## REQUIRED ACTION
Look for the word "depth" in the records, and copy each line where it appears.

Collected data
════════════════

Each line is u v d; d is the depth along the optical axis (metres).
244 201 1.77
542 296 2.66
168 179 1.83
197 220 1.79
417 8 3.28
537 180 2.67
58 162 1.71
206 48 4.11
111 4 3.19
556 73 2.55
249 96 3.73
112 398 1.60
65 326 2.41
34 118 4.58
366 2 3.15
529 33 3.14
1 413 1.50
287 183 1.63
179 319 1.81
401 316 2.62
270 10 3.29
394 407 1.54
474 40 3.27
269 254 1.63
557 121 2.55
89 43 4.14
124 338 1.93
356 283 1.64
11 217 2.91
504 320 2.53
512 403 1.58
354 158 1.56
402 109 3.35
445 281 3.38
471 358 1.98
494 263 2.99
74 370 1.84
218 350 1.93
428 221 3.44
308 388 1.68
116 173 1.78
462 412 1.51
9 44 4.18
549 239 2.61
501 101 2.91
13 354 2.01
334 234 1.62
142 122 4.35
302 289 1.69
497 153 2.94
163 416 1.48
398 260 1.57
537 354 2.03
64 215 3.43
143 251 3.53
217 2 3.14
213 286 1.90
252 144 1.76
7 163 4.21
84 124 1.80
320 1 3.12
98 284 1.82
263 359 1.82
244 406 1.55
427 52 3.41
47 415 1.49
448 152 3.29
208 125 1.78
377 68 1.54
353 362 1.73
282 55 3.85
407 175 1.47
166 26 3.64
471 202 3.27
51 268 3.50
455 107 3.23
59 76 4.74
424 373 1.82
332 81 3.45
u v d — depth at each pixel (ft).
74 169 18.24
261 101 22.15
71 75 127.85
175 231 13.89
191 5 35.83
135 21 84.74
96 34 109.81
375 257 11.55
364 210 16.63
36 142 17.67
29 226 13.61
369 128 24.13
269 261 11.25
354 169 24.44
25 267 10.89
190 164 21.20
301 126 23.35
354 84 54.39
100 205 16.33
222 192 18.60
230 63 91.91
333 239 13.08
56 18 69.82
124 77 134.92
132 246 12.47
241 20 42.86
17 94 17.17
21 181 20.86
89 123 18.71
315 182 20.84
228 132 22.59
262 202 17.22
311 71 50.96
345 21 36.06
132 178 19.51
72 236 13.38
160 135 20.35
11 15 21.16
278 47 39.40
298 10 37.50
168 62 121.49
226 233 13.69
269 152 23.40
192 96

════════════════

## ANSWER SPACE
Each line is u v d; d is the depth along the optical axis (metres).
u v d — depth at each pixel (ft).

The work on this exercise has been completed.